Rubber produced as a fiber, sometimes called 'elastic', had significant value to what industry?
A: The textile industry because of its excellent elongation and recovery properties.
For these purposes, manufactured rubber fiber was made as either an extruded round fiber or what?
A: Rectangular fibers cut into strips from extruded film.
Because of its low dye acceptance, feel and appearance, the rubber fiber was what?
A: It was either covered by yarn of another fiber or directly woven with other yarns into the fabric.
Rubber yarns were used in what?
A: Foundation garments.
While rubber is still used in textile manufacturing, its low tenacity limits its use in what?
A: Lightweight garments because latex lacks resistance to oxidizing agents and is damaged by aging, sunlight, oil and perspiration.

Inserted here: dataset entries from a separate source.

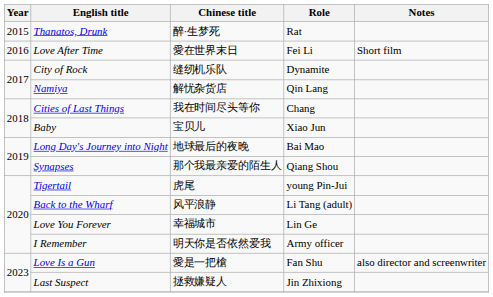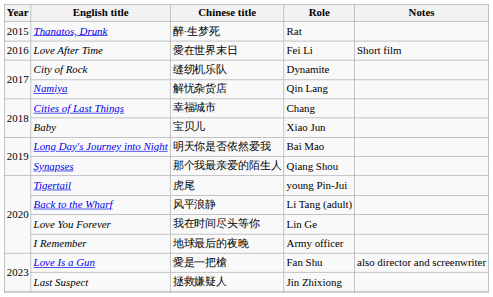Cities of Last Things | Chinese title: 我在时间尽头等你 -> 幸福城市
Long Day's Journey into Night | Chinese title: 地球最后的夜晚 -> 明天你是否依然爱我
Love You Forever | Chinese title: 幸福城市 -> 我在时间尽头等你
I Remember | Chinese title: 明天你是否依然爱我 -> 地球最后的夜晚
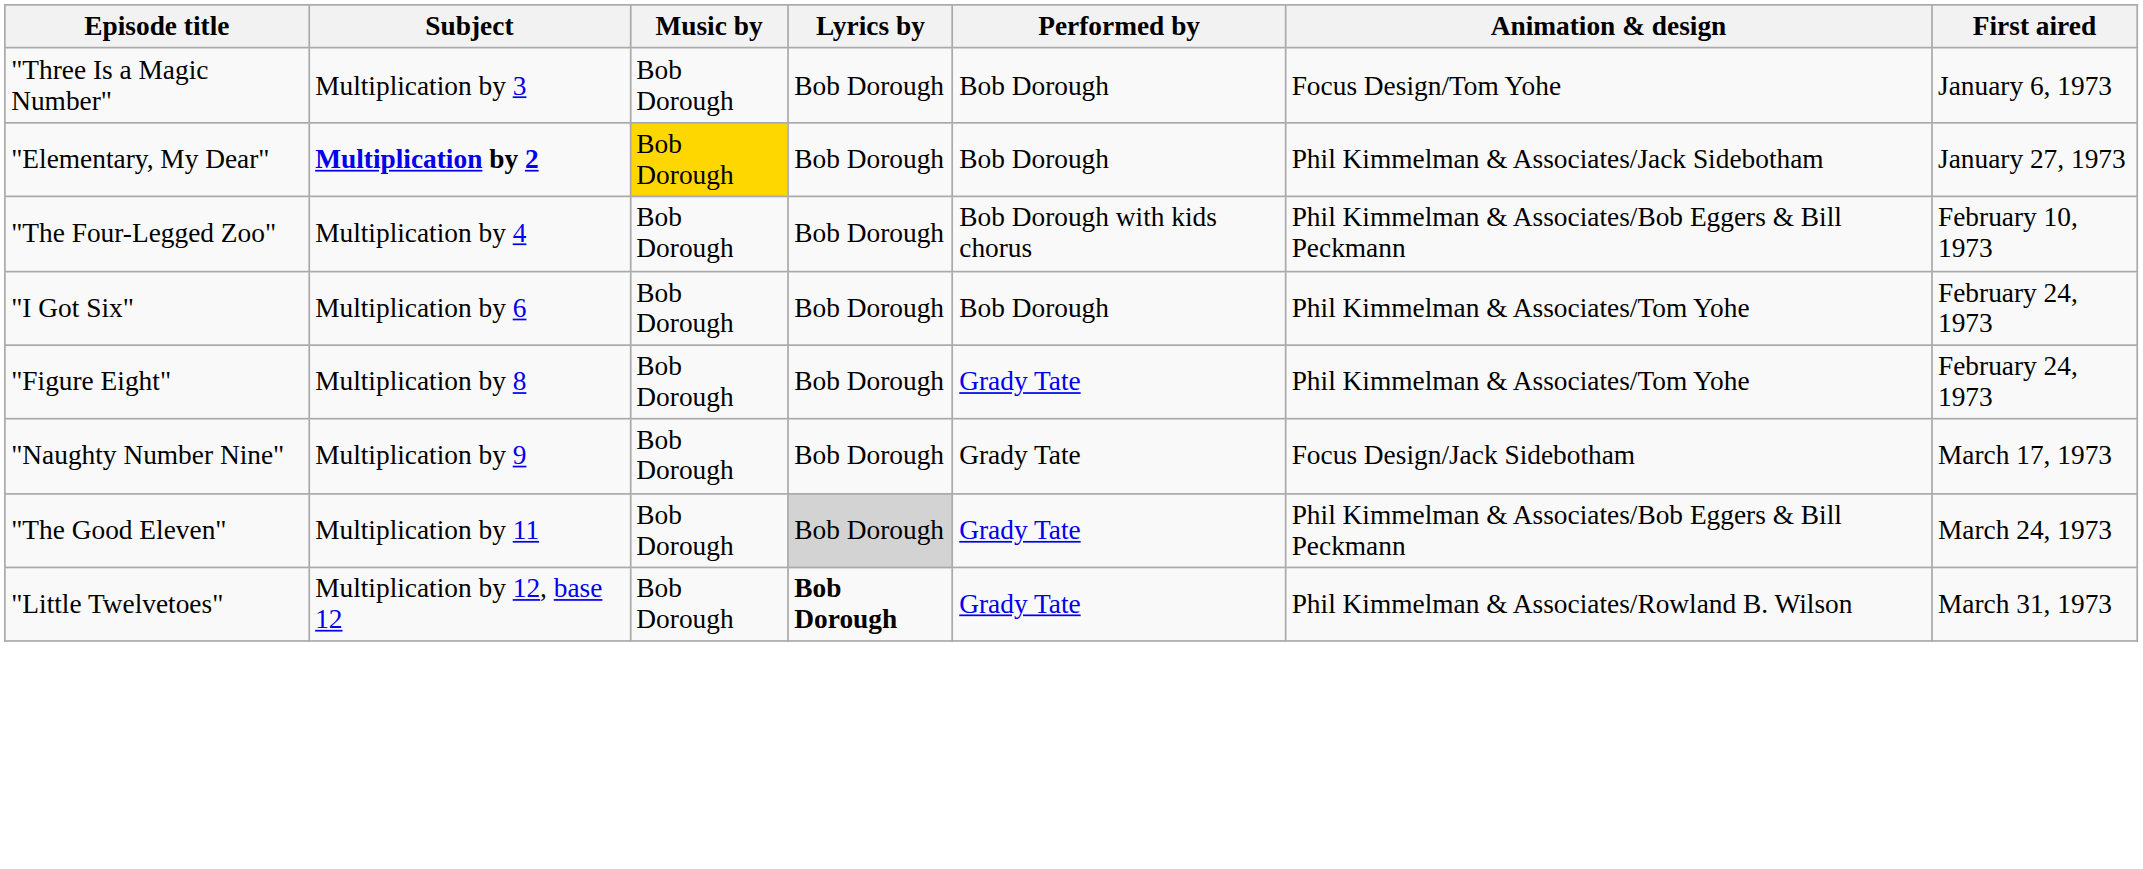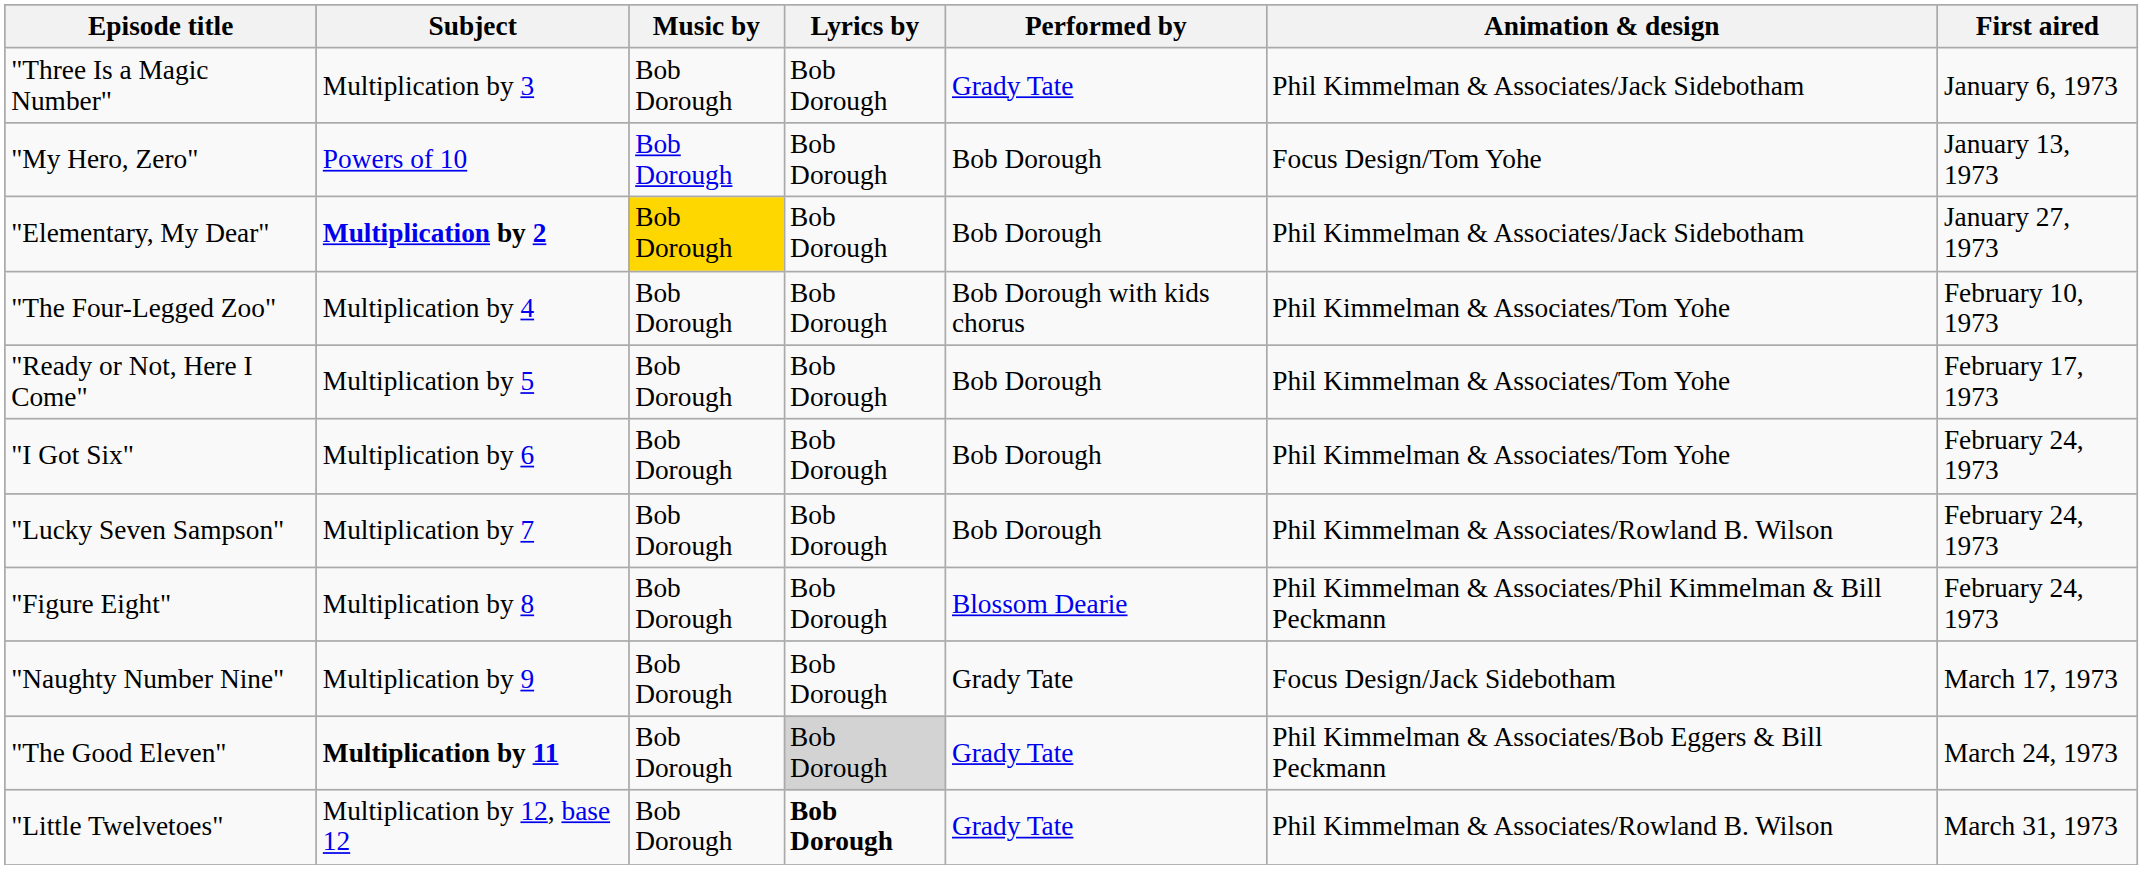"Three Is a Magic Number" | Performed by: Bob Dorough -> Grady Tate
"Three Is a Magic Number" | Animation & design: Focus Design/Tom Yohe -> Phil Kimmelman & Associates/Jack Sidebotham
+ row: "My Hero, Zero" | Powers of 10 | Bob Dorough | Bob Dorough | Bob Dorough | Focus Design/Tom Yohe | January 13, 1973
"The Four-Legged Zoo" | Animation & design: Phil Kimmelman & Associates/Bob Eggers & Bill Peckmann -> Phil Kimmelman & Associates/Tom Yohe
+ row: "Ready or Not, Here I Come" | Multiplication by 5 | Bob Dorough | Bob Dorough | Bob Dorough | Phil Kimmelman & Associates/Tom Yohe | February 17, 1973
+ row: "Lucky Seven Sampson" | Multiplication by 7 | Bob Dorough | Bob Dorough | Bob Dorough | Phil Kimmelman & Associates/Rowland B. Wilson | February 24, 1973
"Figure Eight" | Performed by: Grady Tate -> Blossom Dearie
"Figure Eight" | Animation & design: Phil Kimmelman & Associates/Tom Yohe -> Phil Kimmelman & Associates/Phil Kimmelman & Bill Peckmann
"The Good Eleven" | Subject: normal -> bold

Rubber begins to melt at approximately what temperature?
A: 180 °C (356 °F).
On a microscopic scale, relaxed rubber is a disorganized cluster of what?
A: Erratically changing wrinkled chains.
In stretched rubber, the chains are almost what?
A: Linear.
The restoring force is due to the preponderance of what?
A: Wrinkled conformations over more linear ones.
Raw rubber storage depots and rubber processing can produce malodor that is serious enough to become what?
A: A source of complaints and protest to those living in the vicinity.
Once the rubber is vulcanized, it is a what?
A: A thermoset.
The final properties of a rubber item depend not just on the polymer, but also on modifiers and fillers, such as what?
A: Carbon black, factice, whiting and others.